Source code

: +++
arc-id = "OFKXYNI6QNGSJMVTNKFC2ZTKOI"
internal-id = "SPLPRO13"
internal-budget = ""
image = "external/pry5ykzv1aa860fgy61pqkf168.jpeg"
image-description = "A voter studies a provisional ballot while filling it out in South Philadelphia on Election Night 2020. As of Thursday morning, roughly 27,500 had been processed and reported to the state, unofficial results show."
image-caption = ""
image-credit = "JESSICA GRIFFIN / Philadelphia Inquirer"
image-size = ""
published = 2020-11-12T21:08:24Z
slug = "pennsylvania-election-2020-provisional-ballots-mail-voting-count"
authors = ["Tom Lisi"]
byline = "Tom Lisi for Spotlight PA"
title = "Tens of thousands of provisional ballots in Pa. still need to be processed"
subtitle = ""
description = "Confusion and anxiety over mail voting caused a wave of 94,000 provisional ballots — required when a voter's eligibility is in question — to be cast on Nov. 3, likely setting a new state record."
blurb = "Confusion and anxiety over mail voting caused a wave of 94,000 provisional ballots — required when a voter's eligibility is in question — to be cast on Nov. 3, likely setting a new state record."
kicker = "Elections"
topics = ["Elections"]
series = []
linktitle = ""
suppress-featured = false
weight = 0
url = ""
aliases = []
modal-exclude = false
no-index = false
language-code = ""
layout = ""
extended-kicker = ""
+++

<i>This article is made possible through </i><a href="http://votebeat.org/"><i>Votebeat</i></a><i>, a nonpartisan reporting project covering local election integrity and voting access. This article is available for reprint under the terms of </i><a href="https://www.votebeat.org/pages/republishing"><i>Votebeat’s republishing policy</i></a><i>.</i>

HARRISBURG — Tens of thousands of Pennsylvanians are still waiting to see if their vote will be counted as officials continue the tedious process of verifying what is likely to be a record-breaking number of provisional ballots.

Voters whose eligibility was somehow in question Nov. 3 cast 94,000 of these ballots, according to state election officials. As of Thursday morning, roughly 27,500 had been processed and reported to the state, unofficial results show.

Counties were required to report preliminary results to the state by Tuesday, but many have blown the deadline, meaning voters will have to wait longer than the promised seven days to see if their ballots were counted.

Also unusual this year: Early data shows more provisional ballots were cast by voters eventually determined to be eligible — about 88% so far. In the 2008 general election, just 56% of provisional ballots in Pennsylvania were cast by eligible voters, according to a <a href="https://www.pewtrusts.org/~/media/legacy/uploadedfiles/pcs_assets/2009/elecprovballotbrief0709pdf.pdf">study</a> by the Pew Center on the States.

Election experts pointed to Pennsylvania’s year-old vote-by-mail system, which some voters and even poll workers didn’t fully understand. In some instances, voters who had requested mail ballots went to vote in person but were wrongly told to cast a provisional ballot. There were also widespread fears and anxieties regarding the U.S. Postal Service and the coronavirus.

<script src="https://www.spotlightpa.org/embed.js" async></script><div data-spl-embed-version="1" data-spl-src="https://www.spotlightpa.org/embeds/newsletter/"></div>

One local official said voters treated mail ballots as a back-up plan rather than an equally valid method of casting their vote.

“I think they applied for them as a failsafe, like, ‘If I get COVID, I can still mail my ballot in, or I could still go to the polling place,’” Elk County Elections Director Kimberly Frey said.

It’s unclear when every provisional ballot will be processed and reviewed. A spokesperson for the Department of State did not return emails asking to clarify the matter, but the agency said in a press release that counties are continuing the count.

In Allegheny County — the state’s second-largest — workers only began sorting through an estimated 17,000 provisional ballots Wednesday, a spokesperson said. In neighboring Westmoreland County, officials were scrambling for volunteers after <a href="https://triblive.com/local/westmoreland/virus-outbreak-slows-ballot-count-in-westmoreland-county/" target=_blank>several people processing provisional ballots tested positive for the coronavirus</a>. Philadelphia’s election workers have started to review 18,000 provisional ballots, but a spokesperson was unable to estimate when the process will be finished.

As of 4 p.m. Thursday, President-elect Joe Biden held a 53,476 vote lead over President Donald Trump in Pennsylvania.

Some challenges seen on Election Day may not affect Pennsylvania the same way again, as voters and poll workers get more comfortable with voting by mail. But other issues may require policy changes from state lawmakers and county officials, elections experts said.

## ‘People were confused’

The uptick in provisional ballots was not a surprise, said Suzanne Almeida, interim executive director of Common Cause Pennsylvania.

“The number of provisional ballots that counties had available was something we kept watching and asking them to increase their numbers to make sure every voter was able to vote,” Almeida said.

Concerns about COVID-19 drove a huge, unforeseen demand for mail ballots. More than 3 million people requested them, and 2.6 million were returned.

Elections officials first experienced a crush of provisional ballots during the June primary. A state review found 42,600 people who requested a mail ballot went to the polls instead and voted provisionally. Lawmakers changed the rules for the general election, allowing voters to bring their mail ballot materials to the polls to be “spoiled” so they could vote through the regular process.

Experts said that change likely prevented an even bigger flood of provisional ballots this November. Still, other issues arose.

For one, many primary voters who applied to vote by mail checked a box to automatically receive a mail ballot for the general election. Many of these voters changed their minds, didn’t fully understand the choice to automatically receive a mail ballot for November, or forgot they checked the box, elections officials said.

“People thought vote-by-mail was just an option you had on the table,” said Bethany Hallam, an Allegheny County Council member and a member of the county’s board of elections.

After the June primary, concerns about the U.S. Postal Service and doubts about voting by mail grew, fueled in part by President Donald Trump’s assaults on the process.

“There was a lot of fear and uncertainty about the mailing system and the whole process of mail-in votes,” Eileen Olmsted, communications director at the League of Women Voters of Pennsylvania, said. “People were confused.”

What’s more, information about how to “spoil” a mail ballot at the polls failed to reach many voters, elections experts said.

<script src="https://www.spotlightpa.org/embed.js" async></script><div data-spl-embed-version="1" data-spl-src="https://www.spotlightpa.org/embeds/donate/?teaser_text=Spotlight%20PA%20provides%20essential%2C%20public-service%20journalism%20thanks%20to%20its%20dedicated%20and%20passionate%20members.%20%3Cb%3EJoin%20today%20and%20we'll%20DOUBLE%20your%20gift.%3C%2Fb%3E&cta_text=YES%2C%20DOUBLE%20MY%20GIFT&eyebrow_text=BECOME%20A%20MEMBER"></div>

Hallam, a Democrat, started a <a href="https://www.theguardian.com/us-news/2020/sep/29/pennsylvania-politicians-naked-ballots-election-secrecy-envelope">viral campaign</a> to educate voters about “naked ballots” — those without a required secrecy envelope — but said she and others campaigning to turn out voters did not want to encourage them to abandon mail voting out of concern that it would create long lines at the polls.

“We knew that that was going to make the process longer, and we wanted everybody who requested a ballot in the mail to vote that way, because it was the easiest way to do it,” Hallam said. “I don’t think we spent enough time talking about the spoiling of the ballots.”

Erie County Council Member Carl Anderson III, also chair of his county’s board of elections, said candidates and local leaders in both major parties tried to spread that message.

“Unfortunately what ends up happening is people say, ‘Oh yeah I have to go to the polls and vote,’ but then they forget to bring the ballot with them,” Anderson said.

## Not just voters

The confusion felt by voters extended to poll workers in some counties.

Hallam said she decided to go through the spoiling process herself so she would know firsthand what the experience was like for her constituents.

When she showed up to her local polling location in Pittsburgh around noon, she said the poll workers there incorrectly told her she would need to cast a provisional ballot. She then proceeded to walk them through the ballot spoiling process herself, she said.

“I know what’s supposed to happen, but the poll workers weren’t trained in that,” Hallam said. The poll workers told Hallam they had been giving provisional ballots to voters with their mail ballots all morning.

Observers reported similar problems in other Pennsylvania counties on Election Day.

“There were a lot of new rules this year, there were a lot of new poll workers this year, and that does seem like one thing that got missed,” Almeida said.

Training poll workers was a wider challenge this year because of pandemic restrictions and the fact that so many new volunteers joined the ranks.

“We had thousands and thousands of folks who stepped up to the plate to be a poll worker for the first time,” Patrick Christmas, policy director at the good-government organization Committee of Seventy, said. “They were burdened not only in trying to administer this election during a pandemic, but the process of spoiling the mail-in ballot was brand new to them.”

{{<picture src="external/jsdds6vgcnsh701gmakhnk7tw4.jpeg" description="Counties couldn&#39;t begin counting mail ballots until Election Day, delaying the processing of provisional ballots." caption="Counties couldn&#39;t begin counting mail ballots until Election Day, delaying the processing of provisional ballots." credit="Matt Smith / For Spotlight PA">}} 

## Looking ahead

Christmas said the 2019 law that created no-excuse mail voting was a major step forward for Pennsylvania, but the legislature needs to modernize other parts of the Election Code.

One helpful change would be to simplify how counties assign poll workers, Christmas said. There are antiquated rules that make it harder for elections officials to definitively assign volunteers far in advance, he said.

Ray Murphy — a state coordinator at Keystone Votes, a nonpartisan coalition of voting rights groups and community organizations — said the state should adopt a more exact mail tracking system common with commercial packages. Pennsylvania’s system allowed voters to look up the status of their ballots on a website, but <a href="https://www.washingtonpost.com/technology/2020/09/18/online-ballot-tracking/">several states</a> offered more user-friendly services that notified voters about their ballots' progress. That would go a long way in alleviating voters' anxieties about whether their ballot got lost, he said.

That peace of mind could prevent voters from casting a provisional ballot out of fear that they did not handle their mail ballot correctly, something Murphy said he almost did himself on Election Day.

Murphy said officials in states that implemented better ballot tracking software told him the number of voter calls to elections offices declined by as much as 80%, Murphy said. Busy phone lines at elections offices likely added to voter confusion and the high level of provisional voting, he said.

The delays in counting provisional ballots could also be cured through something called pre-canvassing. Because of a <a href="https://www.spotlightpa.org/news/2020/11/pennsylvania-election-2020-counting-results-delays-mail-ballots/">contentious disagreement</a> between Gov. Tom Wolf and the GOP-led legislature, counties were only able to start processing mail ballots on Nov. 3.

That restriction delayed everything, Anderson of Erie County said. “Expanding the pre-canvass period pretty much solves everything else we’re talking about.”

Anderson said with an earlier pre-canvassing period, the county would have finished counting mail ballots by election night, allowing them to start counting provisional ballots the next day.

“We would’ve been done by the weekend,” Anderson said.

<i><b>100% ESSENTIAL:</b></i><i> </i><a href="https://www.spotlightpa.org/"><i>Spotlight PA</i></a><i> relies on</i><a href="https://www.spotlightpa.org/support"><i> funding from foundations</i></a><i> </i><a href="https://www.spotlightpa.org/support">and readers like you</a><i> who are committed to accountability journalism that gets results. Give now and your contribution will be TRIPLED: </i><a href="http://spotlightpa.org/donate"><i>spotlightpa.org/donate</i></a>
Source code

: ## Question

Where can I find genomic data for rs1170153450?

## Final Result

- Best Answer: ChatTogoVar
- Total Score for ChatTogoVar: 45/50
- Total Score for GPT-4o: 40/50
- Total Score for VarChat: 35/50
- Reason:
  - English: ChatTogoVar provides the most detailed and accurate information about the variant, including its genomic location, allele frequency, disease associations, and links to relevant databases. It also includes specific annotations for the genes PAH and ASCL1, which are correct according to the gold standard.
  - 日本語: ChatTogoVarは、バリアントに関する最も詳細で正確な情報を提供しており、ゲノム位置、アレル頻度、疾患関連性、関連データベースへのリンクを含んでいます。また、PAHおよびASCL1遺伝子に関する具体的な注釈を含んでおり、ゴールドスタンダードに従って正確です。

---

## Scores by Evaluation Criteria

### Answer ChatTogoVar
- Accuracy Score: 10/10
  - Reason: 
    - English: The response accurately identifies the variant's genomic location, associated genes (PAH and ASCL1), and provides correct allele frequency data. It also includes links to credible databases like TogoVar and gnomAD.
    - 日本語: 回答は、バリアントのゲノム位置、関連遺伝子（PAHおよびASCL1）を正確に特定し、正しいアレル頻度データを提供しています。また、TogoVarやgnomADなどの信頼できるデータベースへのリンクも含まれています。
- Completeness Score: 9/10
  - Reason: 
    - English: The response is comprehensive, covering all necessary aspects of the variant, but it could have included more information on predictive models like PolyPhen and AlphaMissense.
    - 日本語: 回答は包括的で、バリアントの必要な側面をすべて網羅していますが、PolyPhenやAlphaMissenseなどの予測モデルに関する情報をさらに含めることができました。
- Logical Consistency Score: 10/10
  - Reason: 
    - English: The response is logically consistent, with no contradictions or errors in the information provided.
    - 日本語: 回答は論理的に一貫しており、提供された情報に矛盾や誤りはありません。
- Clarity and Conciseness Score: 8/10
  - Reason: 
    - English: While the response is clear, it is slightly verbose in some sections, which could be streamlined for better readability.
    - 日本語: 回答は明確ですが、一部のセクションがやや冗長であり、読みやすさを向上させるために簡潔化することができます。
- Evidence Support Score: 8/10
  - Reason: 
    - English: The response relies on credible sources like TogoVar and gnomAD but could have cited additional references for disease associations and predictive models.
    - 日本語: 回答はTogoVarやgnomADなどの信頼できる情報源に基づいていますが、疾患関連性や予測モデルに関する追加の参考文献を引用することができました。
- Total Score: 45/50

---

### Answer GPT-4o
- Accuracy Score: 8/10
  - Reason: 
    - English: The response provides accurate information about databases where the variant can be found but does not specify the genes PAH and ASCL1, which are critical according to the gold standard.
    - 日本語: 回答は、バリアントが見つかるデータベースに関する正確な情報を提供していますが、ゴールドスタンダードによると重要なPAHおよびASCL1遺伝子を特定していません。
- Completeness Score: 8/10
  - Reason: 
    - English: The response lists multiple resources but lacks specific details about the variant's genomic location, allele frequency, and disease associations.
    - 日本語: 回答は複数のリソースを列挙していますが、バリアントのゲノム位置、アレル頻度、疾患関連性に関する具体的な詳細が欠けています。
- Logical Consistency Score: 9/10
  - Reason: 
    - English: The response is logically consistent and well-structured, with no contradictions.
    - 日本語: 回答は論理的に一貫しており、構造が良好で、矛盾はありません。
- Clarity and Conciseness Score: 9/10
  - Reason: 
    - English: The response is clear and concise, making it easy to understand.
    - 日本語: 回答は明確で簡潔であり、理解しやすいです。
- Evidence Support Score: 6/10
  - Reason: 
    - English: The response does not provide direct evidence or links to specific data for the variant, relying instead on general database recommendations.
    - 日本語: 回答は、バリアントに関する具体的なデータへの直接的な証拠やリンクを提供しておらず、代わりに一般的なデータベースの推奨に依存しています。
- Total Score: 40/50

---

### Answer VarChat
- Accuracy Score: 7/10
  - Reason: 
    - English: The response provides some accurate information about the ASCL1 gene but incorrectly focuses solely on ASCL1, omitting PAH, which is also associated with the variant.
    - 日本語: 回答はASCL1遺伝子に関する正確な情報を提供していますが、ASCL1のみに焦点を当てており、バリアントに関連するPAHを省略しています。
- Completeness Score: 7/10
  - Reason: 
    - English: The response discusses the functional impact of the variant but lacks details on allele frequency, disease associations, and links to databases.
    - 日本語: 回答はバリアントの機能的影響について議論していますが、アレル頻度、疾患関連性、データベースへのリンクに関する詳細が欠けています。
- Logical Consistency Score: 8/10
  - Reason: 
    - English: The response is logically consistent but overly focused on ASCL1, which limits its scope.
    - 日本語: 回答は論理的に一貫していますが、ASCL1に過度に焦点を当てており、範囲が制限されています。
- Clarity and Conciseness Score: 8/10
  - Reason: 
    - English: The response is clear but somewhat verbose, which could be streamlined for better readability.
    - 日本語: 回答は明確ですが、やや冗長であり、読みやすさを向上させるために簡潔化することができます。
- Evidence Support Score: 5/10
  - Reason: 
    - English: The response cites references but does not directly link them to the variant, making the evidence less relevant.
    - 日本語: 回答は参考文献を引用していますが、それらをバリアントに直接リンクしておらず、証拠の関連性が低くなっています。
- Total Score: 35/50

## The task
Please, from the material above, copy only the lines from the line with "## Looking ahead" up to and including the line with "That peace of", exactly as written.

## Task result
## Looking ahead

Christmas said the 2019 law that created no-excuse mail voting was a major step forward for Pennsylvania, but the legislature needs to modernize other parts of the Election Code.

One helpful change would be to simplify how counties assign poll workers, Christmas said. There are antiquated rules that make it harder for elections officials to definitively assign volunteers far in advance, he said.

Ray Murphy — a state coordinator at Keystone Votes, a nonpartisan coalition of voting rights groups and community organizations — said the state should adopt a more exact mail tracking system common with commercial packages. Pennsylvania’s system allowed voters to look up the status of their ballots on a website, but <a href="https://www.washingtonpost.com/technology/2020/09/18/online-ballot-tracking/">several states</a> offered more user-friendly services that notified voters about their ballots' progress. That would go a long way in alleviating voters' anxieties about whether their ballot got lost, he said.

That peace of mind could prevent voters from casting a provisional ballot out of fear that they did not handle their mail ballot correctly, something Murphy said he almost did himself on Election Day.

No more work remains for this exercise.